==== Extracted information ====

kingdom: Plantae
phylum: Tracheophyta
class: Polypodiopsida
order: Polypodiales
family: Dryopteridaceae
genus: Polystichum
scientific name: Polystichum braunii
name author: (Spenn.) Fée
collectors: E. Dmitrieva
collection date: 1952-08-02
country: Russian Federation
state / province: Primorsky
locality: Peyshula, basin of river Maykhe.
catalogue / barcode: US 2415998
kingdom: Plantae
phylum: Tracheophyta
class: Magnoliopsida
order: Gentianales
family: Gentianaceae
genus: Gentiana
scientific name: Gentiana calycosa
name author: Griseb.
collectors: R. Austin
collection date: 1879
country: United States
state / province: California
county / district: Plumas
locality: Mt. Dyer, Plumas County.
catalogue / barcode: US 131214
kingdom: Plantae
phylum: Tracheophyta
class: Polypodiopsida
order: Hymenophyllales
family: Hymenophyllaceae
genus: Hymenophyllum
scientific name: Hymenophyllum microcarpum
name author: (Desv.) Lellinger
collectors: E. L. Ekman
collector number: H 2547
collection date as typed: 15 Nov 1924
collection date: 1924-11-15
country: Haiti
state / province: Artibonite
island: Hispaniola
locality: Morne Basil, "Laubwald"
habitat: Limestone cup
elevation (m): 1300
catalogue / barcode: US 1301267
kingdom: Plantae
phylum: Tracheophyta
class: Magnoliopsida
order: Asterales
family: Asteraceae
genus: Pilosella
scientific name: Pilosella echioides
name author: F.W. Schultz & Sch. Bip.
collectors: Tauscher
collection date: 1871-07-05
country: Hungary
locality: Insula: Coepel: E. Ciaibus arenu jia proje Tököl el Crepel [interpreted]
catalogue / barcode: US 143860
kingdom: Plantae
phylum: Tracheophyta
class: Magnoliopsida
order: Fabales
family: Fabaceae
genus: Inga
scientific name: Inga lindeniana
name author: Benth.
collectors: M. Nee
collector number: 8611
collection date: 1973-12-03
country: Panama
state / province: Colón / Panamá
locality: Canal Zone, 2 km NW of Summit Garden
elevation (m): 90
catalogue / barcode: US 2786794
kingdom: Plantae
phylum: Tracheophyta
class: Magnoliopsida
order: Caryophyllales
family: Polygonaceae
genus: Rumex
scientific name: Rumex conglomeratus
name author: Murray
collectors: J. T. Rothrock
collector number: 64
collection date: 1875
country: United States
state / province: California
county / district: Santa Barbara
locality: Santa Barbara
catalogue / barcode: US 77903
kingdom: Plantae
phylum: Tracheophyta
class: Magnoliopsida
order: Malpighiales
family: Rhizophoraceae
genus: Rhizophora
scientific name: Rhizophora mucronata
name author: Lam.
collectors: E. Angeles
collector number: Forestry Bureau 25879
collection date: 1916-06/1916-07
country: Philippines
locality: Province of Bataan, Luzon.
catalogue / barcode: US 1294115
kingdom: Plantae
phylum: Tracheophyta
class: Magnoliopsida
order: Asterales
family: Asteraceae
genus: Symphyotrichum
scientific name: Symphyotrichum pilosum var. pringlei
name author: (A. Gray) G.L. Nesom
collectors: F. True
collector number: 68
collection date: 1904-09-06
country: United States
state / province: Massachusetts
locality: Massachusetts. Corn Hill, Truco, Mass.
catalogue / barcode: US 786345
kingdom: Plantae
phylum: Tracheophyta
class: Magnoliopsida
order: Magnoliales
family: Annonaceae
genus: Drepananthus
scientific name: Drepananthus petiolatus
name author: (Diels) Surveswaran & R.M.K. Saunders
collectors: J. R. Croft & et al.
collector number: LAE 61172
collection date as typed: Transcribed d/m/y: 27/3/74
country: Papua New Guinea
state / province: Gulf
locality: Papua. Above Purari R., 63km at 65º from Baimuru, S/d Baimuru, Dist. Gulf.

====

Problem statement: Lay out the lines above as a JSON list of strings, one string per line, leaving out any blank lines.

Result below:
[
  "kingdom: Plantae",
  "phylum: Tracheophyta",
  "class: Polypodiopsida",
  "order: Polypodiales",
  "family: Dryopteridaceae",
  "genus: Polystichum",
  "scientific name: Polystichum braunii",
  "name author: (Spenn.) Fée",
  "collectors: E. Dmitrieva",
  "collection date: 1952-08-02",
  "country: Russian Federation",
  "state / province: Primorsky",
  "locality: Peyshula, basin of river Maykhe.",
  "catalogue / barcode: US 2415998",
  "kingdom: Plantae",
  "phylum: Tracheophyta",
  "class: Magnoliopsida",
  "order: Gentianales",
  "family: Gentianaceae",
  "genus: Gentiana",
  "scientific name: Gentiana calycosa",
  "name author: Griseb.",
  "collectors: R. Austin",
  "collection date: 1879",
  "country: United States",
  "state / province: California",
  "county / district: Plumas",
  "locality: Mt. Dyer, Plumas County.",
  "catalogue / barcode: US 131214",
  "kingdom: Plantae",
  "phylum: Tracheophyta",
  "class: Polypodiopsida",
  "order: Hymenophyllales",
  "family: Hymenophyllaceae",
  "genus: Hymenophyllum",
  "scientific name: Hymenophyllum microcarpum",
  "name author: (Desv.) Lellinger",
  "collectors: E. L. Ekman",
  "collector number: H 2547",
  "collection date as typed: 15 Nov 1924",
  "collection date: 1924-11-15",
  "country: Haiti",
  "state / province: Artibonite",
  "island: Hispaniola",
  "locality: Morne Basil, \"Laubwald\"",
  "habitat: Limestone cup",
  "elevation (m): 1300",
  "catalogue / barcode: US 1301267",
  "kingdom: Plantae",
  "phylum: Tracheophyta",
  "class: Magnoliopsida",
  "order: Asterales",
  "family: Asteraceae",
  "genus: Pilosella",
  "scientific name: Pilosella echioides",
  "name author: F.W. Schultz & Sch. Bip.",
  "collectors: Tauscher",
  "collection date: 1871-07-05",
  "country: Hungary",
  "locality: Insula: Coepel: E. Ciaibus arenu jia proje Tököl el Crepel [interpreted]",
  "catalogue / barcode: US 143860",
  "kingdom: Plantae",
  "phylum: Tracheophyta",
  "class: Magnoliopsida",
  "order: Fabales",
  "family: Fabaceae",
  "genus: Inga",
  "scientific name: Inga lindeniana",
  "name author: Benth.",
  "collectors: M. Nee",
  "collector number: 8611",
  "collection date: 1973-12-03",
  "country: Panama",
  "state / province: Colón / Panamá",
  "locality: Canal Zone, 2 km NW of Summit Garden",
  "elevation (m): 90",
  "catalogue / barcode: US 2786794",
  "kingdom: Plantae",
  "phylum: Tracheophyta",
  "class: Magnoliopsida",
  "order: Caryophyllales",
  "family: Polygonaceae",
  "genus: Rumex",
  "scientific name: Rumex conglomeratus",
  "name author: Murray",
  "collectors: J. T. Rothrock",
  "collector number: 64",
  "collection date: 1875",
  "country: United States",
  "state / province: California",
  "county / district: Santa Barbara",
  "locality: Santa Barbara",
  "catalogue / barcode: US 77903",
  "kingdom: Plantae",
  "phylum: Tracheophyta",
  "class: Magnoliopsida",
  "order: Malpighiales",
  "family: Rhizophoraceae",
  "genus: Rhizophora",
  "scientific name: Rhizophora mucronata",
  "name author: Lam.",
  "collectors: E. Angeles",
  "collector number: Forestry Bureau 25879",
  "collection date: 1916-06/1916-07",
  "country: Philippines",
  "locality: Province of Bataan, Luzon.",
  "catalogue / barcode: US 1294115",
  "kingdom: Plantae",
  "phylum: Tracheophyta",
  "class: Magnoliopsida",
  "order: Asterales",
  "family: Asteraceae",
  "genus: Symphyotrichum",
  "scientific name: Symphyotrichum pilosum var. pringlei",
  "name author: (A. Gray) G.L. Nesom",
  "collectors: F. True",
  "collector number: 68",
  "collection date: 1904-09-06",
  "country: United States",
  "state / province: Massachusetts",
  "locality: Massachusetts. Corn Hill, Truco, Mass.",
  "catalogue / barcode: US 786345",
  "kingdom: Plantae",
  "phylum: Tracheophyta",
  "class: Magnoliopsida",
  "order: Magnoliales",
  "family: Annonaceae",
  "genus: Drepananthus",
  "scientific name: Drepananthus petiolatus",
  "name author: (Diels) Surveswaran & R.M.K. Saunders",
  "collectors: J. R. Croft & et al.",
  "collector number: LAE 61172",
  "collection date as typed: Transcribed d/m/y: 27/3/74",
  "country: Papua New Guinea",
  "state / province: Gulf",
  "locality: Papua. Above Purari R., 63km at 65º from Baimuru, S/d Baimuru, Dist. Gulf."
]